» AUFGABENSTELLUNG
Führen Sie den Lesetext über die Graphic Novel „Lodzia und Marysia“ im Anschluss an die Zwischenüberschrift „Lebendige Form des Erinnerns“ weiter.

» LESETEXT

----------

Die Graphic Novel "Lodzia und Marysia" entstand im Rahmen des Leokadia-Justman-Projekts an der Universität Innsbruck und wurde wissenschaftlich begleitet. Sie ist zugleich auch Teil der derzeit laufenden Sonderausstellung "Leokadia Justman. Brechen wir aus! Als polnische Jüdin auf der Flucht in Tirol" im Innsbrucker Landhaus. Präsenzexemplare der Graphic Novel sollen die kostenlose, interaktive Ausstellung künftig ergänzen, hieß es.
"Lebendige Form des Erinnerns"

----------

» DATENTEIL
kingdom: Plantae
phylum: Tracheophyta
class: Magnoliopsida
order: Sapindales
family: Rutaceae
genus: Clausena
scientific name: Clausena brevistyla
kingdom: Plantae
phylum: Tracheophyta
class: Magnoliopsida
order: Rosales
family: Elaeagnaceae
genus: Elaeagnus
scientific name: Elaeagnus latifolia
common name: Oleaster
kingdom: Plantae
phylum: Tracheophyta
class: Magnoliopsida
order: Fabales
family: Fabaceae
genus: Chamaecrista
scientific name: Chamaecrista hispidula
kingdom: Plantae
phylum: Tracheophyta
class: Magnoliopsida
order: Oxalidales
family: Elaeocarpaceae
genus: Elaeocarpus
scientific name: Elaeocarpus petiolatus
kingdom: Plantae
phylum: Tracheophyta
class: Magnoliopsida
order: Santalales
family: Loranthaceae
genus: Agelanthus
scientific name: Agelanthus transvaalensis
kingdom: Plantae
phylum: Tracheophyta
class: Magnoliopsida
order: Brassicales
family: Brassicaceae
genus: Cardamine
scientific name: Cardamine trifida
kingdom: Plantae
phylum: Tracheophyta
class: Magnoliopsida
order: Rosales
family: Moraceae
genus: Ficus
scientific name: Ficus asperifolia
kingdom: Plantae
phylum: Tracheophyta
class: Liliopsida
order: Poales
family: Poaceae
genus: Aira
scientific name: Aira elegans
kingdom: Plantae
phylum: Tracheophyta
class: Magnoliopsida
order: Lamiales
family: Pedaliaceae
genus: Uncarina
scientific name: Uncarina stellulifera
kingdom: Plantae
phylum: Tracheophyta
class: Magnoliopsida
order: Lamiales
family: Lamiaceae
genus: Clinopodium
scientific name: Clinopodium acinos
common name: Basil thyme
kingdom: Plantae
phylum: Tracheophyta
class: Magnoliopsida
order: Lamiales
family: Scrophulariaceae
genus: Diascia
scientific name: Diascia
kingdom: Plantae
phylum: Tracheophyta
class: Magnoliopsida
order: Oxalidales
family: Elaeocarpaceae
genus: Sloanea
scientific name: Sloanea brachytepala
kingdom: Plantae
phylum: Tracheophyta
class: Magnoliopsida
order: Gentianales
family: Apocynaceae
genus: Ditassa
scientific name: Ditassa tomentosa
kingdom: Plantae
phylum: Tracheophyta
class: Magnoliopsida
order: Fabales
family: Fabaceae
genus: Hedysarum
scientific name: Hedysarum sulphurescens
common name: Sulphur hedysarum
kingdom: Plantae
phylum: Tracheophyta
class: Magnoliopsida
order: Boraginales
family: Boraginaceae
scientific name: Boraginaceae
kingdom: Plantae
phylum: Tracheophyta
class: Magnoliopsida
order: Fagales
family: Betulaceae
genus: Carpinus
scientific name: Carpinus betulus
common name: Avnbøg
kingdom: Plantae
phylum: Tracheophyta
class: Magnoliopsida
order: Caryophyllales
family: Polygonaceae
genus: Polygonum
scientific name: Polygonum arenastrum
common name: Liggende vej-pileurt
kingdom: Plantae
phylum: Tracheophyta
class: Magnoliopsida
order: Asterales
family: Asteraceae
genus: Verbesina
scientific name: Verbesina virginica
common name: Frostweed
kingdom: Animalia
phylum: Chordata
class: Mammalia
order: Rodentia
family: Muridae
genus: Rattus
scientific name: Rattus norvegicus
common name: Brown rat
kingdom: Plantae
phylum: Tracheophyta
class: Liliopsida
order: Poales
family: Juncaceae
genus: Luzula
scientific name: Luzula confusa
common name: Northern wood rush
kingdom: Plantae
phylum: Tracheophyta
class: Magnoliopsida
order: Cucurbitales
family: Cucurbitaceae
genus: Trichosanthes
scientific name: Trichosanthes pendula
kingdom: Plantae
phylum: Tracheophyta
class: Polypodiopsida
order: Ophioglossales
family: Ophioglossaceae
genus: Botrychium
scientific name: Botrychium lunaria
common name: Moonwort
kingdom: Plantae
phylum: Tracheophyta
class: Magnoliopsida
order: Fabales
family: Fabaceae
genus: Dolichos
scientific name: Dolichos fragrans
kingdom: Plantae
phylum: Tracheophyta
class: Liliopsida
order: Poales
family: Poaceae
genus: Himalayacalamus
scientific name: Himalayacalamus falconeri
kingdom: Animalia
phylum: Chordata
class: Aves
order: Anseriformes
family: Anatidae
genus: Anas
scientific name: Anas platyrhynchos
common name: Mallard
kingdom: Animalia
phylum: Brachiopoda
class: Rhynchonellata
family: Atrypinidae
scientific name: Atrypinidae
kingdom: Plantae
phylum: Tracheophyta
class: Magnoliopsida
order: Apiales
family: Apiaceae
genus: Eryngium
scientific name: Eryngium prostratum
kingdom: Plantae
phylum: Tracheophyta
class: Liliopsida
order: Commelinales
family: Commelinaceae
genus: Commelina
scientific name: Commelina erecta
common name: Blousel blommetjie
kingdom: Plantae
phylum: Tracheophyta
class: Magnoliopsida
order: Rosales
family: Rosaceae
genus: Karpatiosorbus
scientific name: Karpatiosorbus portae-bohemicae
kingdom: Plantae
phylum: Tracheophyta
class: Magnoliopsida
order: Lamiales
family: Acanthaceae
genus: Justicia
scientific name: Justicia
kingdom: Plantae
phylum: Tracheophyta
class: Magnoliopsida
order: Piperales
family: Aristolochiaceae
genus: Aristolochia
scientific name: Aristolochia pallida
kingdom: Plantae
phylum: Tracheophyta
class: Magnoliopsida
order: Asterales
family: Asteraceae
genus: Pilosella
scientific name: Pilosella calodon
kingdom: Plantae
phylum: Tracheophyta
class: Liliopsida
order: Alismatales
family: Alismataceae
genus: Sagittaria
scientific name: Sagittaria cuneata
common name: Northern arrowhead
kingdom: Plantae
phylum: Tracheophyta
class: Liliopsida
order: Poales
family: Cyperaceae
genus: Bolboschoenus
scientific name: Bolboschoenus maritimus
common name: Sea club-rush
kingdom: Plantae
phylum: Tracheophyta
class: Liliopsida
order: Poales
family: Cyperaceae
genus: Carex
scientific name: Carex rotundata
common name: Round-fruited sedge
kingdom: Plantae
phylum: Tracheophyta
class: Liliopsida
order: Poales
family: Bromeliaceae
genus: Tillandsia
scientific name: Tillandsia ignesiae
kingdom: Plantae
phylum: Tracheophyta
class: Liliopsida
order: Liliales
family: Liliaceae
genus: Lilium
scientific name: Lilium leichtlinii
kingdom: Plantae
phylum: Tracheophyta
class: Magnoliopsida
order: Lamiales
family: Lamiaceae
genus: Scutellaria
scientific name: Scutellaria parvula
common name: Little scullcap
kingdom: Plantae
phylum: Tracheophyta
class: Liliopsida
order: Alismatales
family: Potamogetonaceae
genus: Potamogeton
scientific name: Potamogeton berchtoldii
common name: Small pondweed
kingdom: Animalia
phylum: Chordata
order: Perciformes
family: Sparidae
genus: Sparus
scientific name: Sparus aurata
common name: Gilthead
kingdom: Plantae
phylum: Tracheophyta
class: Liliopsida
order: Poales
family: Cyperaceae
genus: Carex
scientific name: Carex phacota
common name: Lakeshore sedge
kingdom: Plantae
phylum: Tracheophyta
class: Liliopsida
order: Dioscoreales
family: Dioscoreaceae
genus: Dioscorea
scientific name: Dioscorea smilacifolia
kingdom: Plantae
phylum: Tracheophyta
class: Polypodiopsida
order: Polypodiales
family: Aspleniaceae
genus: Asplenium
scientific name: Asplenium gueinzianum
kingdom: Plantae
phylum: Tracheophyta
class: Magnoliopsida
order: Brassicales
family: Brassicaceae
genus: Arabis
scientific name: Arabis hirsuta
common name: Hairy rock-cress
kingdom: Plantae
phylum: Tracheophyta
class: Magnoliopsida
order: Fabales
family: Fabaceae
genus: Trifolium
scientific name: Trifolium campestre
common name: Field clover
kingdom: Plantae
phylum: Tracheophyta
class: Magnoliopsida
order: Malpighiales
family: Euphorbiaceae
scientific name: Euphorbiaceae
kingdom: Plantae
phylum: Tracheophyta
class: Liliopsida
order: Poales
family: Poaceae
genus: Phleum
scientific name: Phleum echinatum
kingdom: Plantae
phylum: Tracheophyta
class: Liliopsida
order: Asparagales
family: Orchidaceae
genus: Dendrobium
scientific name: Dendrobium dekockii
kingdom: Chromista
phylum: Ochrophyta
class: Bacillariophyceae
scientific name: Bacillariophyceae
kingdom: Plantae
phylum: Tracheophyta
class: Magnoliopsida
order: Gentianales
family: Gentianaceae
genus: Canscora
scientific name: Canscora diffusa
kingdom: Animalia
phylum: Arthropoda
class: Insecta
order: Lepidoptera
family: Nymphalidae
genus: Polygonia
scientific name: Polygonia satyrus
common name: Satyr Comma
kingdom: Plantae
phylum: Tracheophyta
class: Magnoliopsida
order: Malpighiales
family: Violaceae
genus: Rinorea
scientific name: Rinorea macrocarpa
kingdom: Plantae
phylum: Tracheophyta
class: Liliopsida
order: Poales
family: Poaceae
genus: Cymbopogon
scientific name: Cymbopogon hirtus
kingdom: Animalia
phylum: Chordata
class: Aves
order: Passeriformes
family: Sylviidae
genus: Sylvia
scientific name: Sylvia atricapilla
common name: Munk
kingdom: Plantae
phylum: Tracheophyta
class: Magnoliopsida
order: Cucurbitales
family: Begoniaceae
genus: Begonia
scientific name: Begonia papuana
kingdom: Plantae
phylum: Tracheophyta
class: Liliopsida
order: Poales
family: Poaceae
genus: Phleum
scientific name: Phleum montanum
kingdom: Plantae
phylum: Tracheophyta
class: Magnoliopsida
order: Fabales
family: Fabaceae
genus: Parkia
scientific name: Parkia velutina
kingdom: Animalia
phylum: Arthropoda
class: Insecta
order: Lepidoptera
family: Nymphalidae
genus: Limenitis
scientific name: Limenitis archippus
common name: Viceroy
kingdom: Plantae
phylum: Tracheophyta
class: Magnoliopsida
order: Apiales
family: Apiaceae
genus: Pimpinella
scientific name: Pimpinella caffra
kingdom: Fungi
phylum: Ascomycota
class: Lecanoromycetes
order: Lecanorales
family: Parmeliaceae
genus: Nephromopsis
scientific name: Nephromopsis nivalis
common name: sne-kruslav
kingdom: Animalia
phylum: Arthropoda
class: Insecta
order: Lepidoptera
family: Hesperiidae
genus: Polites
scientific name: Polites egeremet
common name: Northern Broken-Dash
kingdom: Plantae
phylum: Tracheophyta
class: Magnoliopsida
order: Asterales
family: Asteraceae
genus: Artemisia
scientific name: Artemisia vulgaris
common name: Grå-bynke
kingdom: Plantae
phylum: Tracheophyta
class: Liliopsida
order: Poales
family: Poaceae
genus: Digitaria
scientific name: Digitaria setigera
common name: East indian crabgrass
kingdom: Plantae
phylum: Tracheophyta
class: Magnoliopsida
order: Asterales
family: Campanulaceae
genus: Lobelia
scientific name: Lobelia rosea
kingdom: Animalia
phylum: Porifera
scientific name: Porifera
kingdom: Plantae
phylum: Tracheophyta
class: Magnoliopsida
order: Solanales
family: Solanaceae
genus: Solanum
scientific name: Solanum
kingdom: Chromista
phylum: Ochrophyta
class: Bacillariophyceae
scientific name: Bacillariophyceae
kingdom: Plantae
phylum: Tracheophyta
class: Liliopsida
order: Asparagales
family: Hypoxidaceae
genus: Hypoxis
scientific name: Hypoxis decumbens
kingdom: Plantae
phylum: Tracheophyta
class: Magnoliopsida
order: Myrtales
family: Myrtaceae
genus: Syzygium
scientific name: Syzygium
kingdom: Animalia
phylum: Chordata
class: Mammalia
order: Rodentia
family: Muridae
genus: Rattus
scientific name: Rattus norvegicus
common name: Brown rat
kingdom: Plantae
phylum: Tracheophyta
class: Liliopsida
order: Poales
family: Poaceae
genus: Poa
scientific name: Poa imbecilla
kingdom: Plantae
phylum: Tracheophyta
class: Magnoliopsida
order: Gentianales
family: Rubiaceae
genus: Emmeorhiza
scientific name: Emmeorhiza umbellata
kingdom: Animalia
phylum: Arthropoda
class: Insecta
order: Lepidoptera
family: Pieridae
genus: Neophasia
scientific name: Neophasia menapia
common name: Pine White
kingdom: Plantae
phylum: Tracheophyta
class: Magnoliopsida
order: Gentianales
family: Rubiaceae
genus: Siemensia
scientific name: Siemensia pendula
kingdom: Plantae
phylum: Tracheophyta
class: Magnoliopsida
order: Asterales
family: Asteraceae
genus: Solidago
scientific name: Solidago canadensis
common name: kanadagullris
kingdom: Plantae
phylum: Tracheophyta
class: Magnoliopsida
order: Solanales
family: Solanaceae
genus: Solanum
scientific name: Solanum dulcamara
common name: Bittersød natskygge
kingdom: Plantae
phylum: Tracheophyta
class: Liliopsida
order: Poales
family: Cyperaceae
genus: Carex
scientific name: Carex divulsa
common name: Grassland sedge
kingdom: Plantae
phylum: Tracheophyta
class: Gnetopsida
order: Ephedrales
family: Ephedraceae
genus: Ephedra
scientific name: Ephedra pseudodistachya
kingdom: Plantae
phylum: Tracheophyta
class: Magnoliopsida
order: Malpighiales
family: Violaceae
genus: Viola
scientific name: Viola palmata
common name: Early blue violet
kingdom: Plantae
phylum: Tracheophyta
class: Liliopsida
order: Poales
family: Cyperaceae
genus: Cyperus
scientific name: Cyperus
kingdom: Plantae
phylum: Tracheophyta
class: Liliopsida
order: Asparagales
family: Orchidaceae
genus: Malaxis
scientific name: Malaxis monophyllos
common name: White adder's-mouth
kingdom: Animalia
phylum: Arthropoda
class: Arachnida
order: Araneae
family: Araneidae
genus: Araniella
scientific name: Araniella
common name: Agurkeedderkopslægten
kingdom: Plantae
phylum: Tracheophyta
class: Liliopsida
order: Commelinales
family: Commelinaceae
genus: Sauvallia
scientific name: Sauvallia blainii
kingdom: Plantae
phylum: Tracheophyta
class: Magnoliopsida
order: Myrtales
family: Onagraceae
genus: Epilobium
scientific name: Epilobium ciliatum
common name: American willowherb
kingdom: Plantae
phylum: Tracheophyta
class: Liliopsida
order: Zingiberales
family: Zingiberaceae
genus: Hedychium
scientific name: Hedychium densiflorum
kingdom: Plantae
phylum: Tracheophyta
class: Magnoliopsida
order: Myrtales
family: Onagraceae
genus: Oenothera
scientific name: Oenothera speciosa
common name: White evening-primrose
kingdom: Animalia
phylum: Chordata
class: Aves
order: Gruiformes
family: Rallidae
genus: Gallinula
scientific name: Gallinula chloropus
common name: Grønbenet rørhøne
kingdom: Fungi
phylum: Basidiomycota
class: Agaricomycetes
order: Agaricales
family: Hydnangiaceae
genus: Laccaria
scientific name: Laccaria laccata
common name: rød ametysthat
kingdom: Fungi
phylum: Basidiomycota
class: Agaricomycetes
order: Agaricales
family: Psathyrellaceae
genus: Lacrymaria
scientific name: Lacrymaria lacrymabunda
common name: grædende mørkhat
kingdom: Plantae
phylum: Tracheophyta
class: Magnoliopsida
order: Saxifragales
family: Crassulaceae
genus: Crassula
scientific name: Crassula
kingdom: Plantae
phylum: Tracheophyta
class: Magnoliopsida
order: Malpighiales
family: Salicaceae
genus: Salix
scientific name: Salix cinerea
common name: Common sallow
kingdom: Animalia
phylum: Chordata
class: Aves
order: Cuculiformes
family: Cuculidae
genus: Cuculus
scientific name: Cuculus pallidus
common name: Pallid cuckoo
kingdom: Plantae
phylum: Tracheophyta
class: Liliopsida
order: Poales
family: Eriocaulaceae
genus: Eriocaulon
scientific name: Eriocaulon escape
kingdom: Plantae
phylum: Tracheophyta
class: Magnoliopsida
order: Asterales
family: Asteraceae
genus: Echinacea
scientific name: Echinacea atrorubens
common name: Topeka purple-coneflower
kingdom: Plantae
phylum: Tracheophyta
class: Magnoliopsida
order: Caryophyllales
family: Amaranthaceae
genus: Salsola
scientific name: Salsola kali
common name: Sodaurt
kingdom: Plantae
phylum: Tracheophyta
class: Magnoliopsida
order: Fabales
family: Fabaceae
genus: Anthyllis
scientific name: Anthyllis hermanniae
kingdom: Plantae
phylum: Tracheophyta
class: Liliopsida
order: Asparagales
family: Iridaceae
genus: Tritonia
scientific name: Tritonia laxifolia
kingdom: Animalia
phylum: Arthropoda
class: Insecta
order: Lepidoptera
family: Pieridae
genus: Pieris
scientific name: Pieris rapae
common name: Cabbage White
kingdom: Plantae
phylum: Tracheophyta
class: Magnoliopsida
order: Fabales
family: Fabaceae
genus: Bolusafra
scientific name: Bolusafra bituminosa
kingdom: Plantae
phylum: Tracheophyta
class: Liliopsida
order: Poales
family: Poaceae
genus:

----------

» ANTWORT ZUR AUFGABE
"Durch die Überführung in das Format eines Comicromans erschließt er historische Inhalte auf neue Weise - und damit gelingt es ihm, insbesondere auch jüngere Leserinnen und Leser anzusprechen", beschrieben die beiden Ausstellungskuratoren Niko Hofinger und Dominik Markl die Neuerscheinung bei einer Vorstellung am vergangenen Donnerstag. "Erinnerung ist kein Rückblick", äußerte sich Landeshauptmann Anton Mattle. Sie sei Auftrag und Verantwortung: "Gerade in einer Zeit, in der Geschichtsverzerrung und Relativierung lauter werden, müssen wir dem mit klaren, lebendigen Formen des Erinnerns entgegentreten", so der Kulturreferent.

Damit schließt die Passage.